Hi could someone help me solve this problem?

there are 2 masses on a table connected by a spring with unknown stiffness. Mass of block I is m1 and mass of block II is m2. Also unknown friction coefficient u (same for both masses)

I need to find the minimum constant force applied to block II so that block I moves (at least a little bit)

thanks

btw I have no idea how to derive the final answer. I know that the force acting on block II needs to overcome static friction. And once block II moves it will do work on the spring and this work stored in the spring will move block I.

Last edited: Aug 3, 2008
2. Aug 3, 2008

### Hootenanny

Staff Emeritus
Welcome to PF mokk01,

The trick here is to consider each block separately. Suppose that you apply a force F to block II, what is the condition on F for block II to move?

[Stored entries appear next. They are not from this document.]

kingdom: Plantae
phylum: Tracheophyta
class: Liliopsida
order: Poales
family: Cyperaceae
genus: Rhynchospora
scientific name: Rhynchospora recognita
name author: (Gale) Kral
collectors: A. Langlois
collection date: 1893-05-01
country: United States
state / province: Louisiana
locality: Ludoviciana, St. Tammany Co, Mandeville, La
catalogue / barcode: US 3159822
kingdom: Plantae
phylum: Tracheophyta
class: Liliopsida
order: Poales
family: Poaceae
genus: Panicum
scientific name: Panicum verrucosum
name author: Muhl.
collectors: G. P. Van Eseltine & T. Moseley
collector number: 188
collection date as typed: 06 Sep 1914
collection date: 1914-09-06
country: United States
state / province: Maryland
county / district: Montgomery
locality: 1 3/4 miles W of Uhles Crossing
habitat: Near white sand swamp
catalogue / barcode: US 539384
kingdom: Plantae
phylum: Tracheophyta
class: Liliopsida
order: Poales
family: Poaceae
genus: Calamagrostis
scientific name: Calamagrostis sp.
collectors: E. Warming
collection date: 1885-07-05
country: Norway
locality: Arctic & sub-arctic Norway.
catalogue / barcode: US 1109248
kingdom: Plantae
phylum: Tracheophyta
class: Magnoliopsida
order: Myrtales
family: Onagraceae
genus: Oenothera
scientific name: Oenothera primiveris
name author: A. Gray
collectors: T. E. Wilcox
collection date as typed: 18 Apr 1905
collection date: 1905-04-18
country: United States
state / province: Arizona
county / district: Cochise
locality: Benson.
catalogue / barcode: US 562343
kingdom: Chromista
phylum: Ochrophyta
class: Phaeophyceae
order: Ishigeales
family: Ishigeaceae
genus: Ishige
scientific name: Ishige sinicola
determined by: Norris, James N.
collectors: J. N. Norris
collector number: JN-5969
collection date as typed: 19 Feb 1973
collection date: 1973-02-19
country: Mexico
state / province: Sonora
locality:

Now, once block II begins to move the spring will compress, as you say, and exert a force (say T) on block I. What is the condition on T for block I to move?

3. Aug 4, 2008

### mokk01

Thanks for the reply, but i have considered what you have said. Force on block II must overcome spring and static friction to move the block. After the spring compresses/stretches this will create a force on block I which if greater than block I's static friction will make it move. Using this I end up with an equation that is of the form : F = 3/2 u1m1g + u2m2g. i.e the force is independent of the spring. This doesnt seem to be correct. I have been told to use an 'energy balance' to solve this problem but all i know is that the work done on the spring is 1/2kX^2 and that work = force . displacement.

Any ideas??